Please write the next part of the gene regulatory network pipeline text, picking up after its last line.
----- Document passage -----
This skill provides an end-to-end gene regulatory network (GRN) inference pipeline from processed single-cell data to regulon discovery and perturbation simulation. It supports RNA-only analysis via pySCENIC and multiome analysis via SCENIC+, and integrates CellOracle for in silico TF perturbation and predicted cell-state shifts. Use it to move from QC'd, normalized AnnData to regulon activities and simulated knockout effects.

How this skill works

Given a processed AnnData object, the pipeline follows one of two paths: Path A (RNA-only) runs GRNBoost2 to infer TF-target adjacencies, prunes modules with RcisTarget, and scores regulon activity with AUCell. Path B (multiome) runs cisTopic on ATAC data, maps enhancers to TFs with pycistarget, and builds enhancer-driven GRNs with SCENIC+. Either path can feed CellOracle to simulate perturbations and estimate embedding shifts and transition probabilities.

When to use it

You have QC'd, normalized single-cell RNA or multiome data and need GRN inference.
You want regulon-level activity scores for cell-type characterization or marker discovery.
You plan to simulate TF knockouts or perturbations and predict cell-state shifts.
You need enhancer-aware GRNs from joint ATAC+RNA multiome experiments.
----- Study material -----
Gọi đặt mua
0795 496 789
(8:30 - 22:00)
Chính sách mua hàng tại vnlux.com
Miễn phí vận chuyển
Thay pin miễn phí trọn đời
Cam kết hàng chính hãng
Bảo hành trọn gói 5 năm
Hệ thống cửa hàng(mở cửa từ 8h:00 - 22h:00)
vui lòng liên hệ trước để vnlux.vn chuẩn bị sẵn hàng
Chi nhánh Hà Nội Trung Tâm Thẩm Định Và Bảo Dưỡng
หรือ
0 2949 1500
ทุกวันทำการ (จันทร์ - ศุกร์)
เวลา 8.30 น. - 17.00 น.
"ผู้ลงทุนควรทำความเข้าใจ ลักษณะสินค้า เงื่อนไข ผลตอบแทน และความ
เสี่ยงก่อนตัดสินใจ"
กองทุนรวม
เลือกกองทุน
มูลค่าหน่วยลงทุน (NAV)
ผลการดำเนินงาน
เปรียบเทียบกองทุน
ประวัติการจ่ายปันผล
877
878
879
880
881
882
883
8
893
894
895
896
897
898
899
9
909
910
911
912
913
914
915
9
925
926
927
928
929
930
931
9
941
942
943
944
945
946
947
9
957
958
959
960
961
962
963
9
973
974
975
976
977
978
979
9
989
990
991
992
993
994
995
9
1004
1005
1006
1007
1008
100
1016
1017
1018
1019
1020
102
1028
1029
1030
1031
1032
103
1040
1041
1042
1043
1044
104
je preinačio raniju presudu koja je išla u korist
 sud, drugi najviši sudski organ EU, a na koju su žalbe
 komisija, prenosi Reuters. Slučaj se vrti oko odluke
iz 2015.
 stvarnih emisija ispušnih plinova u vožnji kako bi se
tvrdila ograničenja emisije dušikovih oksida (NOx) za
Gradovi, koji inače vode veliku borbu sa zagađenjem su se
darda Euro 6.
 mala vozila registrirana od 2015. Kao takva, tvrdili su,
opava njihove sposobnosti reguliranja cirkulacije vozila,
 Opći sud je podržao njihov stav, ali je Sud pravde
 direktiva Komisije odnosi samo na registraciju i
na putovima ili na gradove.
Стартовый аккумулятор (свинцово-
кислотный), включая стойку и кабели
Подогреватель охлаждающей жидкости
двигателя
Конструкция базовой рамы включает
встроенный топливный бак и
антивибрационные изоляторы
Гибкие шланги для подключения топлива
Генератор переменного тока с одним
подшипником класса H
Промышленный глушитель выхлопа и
-----
> Response below
You want a reproducible pipeline integrating network inference, motif pruning, and activity scoring.

Best practices

Start from a QC'd AnnData with raw counts for GRNBoost2 and normalized data for AUCell.
Verify installed package versions (anndata, scanpy, pyscenic, pycisTopic) and adapt code to actual APIs.
Use recommended cisTarget databases (500bp and 10kbp) and NES >= 3.0; lower to 2.5 if too few regulons.
Limit GRNBoost2 to TFs present in the expression matrix and require >=10 targets per module.
Subsample very large datasets (e.g., >50k cells) to avoid memory errors during GRN inference.

Example use cases

Infer TF regulons and score their activity to discover lineage-specific regulators in a developmental atlas.
Build enhancer-driven eGRNs from single-cell multiome to link accessible regions to TFs and target genes.
Simulate TF knockout (e.g., MYC KO) with CellOracle to predict loss-of-function effects on proliferating cells.
Compare regulon activity profiles between disease and control samples to prioritize dysregulated TFs.
Use regulon-driven features for downstream clustering, trajectory analysis, or marker selection.

FAQ

What input format is required?

A processed AnnData object with raw counts accessible (adata.raw) for GRNBoost2 and normalized counts for AUCell; multiome requires separate adata_rna and adata_atac or a combined object.

How many regulons should I expect?

Typical range is 50–500 regulons; fewer often indicates overly strict pruning or wrong TF list, more suggests permissive thresholds.

When should I lower the NES threshold?

Lower NES from 3.0 to 2.5 if you get <50 regulons or if known lineage TFs are missing, but validate increased false positives.